- [WORK INSTRUCTIONS] Reproduce the part of the sales tax registration excerpt that begins at the words "12. The appellant" and stops after the words "column. . . .".

- [SELECTED EXTRACT]

· · · ·

11. Therefore, it is necessary to examine whether, in the instant case, the Commercial Tax Officer, while issuing the registration certificate to the appellant on 4th September, 1975, had committed any error or mistake in mentioning the coverage of the dealer under Section 5(1)(aa) of the Act. In other words, was there any inconsistency between the order of the Commercial Tax Officer granting registration to the appellant and the registration certificate issued to him on 4th September, 1975 We have perused the materials produced before us including the original file of the Commercial Tax Officer, 24-Parganas Charge, relating to registration of the appellant as a dealer under Section 7(2) of the Bengal Finance (Sales Tax) Act.

12. The appellant in his application in form IA for registration had prayed for coverage in respect of resale of cement in West Bengal. But, the Commercial Tax Officer by his order dated 4th September, 1975, had rejected the said prayer. The Commercial Tax Officer, after referring to the materials produced before him, recorded the following finding:

No intra-State purchase of cement has yet been made. As such no item should be inserted in the resale column. . . .

· · · ·

- [PROVIDED INFORMATION]

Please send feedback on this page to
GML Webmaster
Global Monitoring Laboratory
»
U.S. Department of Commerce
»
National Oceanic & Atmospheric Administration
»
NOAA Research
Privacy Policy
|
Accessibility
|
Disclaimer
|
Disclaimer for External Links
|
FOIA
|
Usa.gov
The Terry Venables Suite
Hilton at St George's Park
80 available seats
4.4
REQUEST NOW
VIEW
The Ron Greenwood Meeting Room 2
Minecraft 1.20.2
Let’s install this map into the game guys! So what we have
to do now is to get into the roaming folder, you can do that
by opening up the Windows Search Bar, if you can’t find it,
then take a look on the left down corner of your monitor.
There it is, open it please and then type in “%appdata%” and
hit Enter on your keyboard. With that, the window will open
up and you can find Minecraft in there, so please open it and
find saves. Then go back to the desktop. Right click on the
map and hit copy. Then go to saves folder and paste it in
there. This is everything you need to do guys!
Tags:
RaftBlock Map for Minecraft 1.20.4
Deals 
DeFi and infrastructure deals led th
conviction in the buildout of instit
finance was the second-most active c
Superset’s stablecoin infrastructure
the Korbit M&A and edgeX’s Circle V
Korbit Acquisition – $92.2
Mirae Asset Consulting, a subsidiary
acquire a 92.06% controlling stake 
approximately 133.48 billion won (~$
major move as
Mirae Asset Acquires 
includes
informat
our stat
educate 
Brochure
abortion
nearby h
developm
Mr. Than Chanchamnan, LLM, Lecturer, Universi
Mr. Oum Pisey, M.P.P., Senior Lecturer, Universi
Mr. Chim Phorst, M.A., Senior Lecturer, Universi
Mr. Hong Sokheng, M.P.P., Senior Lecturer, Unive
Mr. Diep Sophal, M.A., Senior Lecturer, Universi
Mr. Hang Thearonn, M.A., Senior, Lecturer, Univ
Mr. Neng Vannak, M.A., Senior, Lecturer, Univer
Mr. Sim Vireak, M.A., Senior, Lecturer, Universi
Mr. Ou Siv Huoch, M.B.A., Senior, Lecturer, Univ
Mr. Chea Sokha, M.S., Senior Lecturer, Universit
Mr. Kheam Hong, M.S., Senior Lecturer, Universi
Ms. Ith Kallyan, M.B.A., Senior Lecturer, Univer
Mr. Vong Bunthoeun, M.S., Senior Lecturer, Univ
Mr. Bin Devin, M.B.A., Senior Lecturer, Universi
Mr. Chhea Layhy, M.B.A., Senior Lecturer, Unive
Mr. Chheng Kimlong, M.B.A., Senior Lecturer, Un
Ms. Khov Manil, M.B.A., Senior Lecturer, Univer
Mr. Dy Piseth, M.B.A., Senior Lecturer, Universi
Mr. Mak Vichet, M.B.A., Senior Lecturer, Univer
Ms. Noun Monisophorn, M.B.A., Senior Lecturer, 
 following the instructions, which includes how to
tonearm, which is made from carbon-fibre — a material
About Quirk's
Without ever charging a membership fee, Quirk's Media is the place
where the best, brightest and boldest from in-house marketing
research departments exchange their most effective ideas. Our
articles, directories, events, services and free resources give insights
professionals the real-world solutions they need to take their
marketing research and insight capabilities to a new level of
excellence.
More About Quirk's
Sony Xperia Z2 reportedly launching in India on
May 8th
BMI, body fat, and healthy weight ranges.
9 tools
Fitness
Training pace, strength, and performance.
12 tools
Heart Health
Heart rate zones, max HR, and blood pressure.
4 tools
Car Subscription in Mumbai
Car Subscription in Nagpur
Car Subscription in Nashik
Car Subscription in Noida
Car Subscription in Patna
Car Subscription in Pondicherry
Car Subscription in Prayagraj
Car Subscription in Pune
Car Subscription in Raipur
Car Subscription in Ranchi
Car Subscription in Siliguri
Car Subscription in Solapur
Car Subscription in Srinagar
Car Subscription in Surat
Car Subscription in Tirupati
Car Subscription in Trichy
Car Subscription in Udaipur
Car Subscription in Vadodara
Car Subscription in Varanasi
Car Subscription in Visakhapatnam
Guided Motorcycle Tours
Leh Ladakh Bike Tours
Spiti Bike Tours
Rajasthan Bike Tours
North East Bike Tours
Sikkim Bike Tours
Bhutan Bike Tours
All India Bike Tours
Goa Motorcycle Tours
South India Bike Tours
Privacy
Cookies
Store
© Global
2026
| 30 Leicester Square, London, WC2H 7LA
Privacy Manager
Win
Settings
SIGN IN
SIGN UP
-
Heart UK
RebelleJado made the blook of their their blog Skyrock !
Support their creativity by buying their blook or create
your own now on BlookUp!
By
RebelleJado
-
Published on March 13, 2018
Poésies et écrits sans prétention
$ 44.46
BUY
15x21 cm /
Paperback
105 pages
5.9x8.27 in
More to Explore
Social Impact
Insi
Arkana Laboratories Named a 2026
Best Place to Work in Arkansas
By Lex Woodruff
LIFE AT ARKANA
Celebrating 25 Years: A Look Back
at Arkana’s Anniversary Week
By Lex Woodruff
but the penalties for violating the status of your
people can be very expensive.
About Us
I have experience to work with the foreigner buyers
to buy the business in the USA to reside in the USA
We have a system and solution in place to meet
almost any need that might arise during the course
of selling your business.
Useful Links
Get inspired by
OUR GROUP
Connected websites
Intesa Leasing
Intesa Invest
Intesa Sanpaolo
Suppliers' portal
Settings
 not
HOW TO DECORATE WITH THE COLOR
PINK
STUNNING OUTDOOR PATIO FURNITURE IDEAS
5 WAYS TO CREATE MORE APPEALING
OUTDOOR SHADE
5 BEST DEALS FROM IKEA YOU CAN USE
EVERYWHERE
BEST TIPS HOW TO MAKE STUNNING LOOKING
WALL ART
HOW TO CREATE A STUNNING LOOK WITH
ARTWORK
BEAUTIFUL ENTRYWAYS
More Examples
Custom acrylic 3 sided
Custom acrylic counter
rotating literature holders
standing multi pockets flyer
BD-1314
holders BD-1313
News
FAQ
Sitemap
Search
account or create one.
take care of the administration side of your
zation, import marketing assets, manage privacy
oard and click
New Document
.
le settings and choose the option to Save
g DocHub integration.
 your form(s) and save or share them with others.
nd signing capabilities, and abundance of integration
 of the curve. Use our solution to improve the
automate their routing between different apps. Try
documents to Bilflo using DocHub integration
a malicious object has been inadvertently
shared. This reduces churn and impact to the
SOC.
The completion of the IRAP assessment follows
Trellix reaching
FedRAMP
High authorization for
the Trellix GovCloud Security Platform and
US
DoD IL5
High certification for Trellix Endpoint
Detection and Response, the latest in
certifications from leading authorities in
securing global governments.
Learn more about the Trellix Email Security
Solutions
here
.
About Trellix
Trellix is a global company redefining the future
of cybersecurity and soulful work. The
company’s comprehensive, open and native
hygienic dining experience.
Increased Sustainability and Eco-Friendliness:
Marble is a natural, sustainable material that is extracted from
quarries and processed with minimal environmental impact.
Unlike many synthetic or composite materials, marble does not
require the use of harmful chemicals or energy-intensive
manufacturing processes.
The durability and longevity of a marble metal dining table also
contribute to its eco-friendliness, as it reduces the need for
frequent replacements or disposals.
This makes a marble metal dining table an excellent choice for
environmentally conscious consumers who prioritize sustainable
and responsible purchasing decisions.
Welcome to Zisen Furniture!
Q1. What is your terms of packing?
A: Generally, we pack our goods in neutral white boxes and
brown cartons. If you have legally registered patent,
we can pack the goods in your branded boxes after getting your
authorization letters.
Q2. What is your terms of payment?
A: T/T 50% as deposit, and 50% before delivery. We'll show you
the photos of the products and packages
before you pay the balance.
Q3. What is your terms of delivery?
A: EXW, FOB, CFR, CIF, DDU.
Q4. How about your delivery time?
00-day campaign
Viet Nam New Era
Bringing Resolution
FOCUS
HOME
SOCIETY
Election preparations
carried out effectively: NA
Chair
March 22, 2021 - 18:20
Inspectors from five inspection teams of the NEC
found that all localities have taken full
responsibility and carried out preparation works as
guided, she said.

· · · ·

- [ANSWER TO THIS EXERCISE]
12. The appellant in his application in form IA for registration had prayed for coverage in respect of resale of cement in West Bengal. But, the Commercial Tax Officer by his order dated 4th September, 1975, had rejected the said prayer. The Commercial Tax Officer, after referring to the materials produced before him, recorded the following finding:

No intra-State purchase of cement has yet been made. As such no item should be inserted in the resale column. . . .